Nach der Simulation wächst die Zahl der Beschäftigten in einem durchschnittlichen Landkreis auch bei einer dauerhaften Halbierung der Beschäftigung in der Landwirtschaft unter sonst gleichen Bedingungen weiter. Das liege daran, dass in den Landkreisen auch andere Branchen stark wachsen. Da diese nun aber keine positiven Impulse vom Wachstum der Viehwirtschaft mehr erfahren, nimmt das Beschäftigungswachstum insgesamt spürbar stärker ab als in der Landwirtschaft alleine.
Weniger Vieh - andere Jobs?
Es gibt aber auch negative Wechselwirkungen, grade in Kreisen mit besonders dynamischer Viehwirtschaft wie Cloppenburg. Es heißt in der Studie: „Die Konsequenzen einer drastischen Reduzierung der Viehhaltung erscheinen umso gravierender, je enger der Fokus der Betrachtung gewählt wird. Eine starke Reduzierung der Veredlungswirtschaft würde unweigerlich große Veränderungen im Kern der Wertschöpfungskette zur Folge haben.“ In den Kernbranchen der Viehhaltung und der Schlachtwirtschaft bedeute das ohne Zweifel eine Reduzierung der Zahl an Unternehmen, an Arbeitsplätzen und an Wertschöpfung.
Verlust von Arbeitsplätzen kompensieren
Dieser Verlust werde einzelne Landgemeinden und Kleinstädte - ergo insbesondere die Kreise Vechta und Cloppenburg - besonders hart treffen. „Eine Reduzierung der Viehhaltung in der Region könnte bedeuten, dass einige dieser Standorte großer Unternehmen geschlossen werden, was zu einem schnellen Verlust einer relativ großen Anzahl von Arbeitsplätzen in den betroffenen Gemeinden führen würde.

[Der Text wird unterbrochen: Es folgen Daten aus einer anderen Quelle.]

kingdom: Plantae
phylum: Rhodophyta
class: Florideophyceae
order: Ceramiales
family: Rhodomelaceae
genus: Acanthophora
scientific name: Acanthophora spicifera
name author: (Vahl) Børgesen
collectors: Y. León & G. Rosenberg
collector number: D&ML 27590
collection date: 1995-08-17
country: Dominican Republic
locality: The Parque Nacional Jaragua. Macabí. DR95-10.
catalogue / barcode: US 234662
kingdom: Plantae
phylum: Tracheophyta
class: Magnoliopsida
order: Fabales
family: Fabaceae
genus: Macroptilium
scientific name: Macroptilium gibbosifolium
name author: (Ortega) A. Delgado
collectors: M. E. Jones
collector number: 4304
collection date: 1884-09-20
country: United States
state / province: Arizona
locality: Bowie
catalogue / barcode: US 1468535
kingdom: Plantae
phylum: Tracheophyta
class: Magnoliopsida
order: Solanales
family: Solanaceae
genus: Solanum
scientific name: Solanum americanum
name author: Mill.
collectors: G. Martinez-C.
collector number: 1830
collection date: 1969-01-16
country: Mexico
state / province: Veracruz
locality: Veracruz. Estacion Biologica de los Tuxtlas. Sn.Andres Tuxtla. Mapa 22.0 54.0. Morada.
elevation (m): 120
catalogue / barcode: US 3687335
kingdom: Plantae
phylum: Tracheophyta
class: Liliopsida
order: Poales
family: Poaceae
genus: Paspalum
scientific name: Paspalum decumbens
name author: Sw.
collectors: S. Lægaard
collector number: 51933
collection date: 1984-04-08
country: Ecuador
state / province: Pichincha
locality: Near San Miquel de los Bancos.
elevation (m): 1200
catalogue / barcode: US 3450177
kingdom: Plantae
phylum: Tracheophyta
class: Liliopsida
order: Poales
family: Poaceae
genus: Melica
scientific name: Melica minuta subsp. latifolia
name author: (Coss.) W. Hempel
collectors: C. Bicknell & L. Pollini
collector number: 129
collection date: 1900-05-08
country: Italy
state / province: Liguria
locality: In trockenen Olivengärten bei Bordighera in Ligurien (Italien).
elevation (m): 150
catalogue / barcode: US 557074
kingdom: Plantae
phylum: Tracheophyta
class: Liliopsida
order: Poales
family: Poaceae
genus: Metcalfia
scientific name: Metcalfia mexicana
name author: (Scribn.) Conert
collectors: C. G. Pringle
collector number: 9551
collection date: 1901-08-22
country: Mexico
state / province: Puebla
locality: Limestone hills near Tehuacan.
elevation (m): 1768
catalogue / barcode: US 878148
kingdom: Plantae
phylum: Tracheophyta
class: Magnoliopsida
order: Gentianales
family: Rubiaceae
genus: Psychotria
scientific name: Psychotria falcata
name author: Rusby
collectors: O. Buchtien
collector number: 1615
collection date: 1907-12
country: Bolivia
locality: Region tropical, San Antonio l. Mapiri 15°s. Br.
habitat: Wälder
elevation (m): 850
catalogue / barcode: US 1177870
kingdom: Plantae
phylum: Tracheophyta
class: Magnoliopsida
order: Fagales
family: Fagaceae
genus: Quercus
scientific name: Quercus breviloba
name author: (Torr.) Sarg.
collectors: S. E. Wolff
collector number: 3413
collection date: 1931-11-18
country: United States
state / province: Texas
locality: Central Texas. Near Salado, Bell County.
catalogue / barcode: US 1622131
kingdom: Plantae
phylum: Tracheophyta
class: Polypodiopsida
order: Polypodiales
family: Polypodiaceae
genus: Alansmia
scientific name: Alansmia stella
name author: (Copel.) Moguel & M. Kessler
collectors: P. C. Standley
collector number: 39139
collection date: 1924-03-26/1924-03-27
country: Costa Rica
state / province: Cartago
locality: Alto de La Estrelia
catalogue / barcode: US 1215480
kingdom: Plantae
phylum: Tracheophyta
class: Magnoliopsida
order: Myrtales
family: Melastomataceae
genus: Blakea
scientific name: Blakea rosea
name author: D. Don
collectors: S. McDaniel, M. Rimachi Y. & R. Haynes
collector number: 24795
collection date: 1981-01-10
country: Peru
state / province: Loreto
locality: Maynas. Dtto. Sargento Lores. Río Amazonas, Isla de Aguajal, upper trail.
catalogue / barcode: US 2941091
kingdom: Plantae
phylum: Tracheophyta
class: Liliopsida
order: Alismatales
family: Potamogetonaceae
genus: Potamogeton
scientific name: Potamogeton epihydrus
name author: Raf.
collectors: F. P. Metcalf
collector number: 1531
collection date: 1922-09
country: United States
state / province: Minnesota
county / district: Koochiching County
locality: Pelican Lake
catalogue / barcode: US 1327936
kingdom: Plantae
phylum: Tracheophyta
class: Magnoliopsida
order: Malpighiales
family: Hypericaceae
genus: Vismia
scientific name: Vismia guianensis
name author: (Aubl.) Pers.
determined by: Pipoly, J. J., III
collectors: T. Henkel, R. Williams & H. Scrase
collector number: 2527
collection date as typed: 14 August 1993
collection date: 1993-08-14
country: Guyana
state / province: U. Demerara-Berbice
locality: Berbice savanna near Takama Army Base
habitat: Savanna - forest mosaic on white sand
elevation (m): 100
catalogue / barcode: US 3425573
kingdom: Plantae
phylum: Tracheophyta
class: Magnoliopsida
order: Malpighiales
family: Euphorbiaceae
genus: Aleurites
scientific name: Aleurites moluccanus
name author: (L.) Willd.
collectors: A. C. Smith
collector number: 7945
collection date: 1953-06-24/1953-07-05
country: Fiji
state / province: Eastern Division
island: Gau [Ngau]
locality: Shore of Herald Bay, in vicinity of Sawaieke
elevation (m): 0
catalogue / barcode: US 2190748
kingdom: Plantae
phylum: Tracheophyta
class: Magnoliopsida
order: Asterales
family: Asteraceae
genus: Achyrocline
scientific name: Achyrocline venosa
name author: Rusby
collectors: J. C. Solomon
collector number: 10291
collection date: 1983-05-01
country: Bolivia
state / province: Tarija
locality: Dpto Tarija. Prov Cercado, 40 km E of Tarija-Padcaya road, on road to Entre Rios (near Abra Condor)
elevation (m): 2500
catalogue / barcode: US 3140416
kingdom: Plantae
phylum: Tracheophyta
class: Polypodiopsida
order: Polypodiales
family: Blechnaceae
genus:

Dieser Verlust wird sich nicht überall einfach lokal kompensieren lassen“, lautet ein Ergebnis. Dennoch halten es die Autorinnen und der Autor für möglich, dass das Beschäftigungswachstum auch in Branchen und Unternehmen jenseits der Vieh- und Fleischwirtschaft so stark sein könnte, dass sie Verluste ausgleichen würden.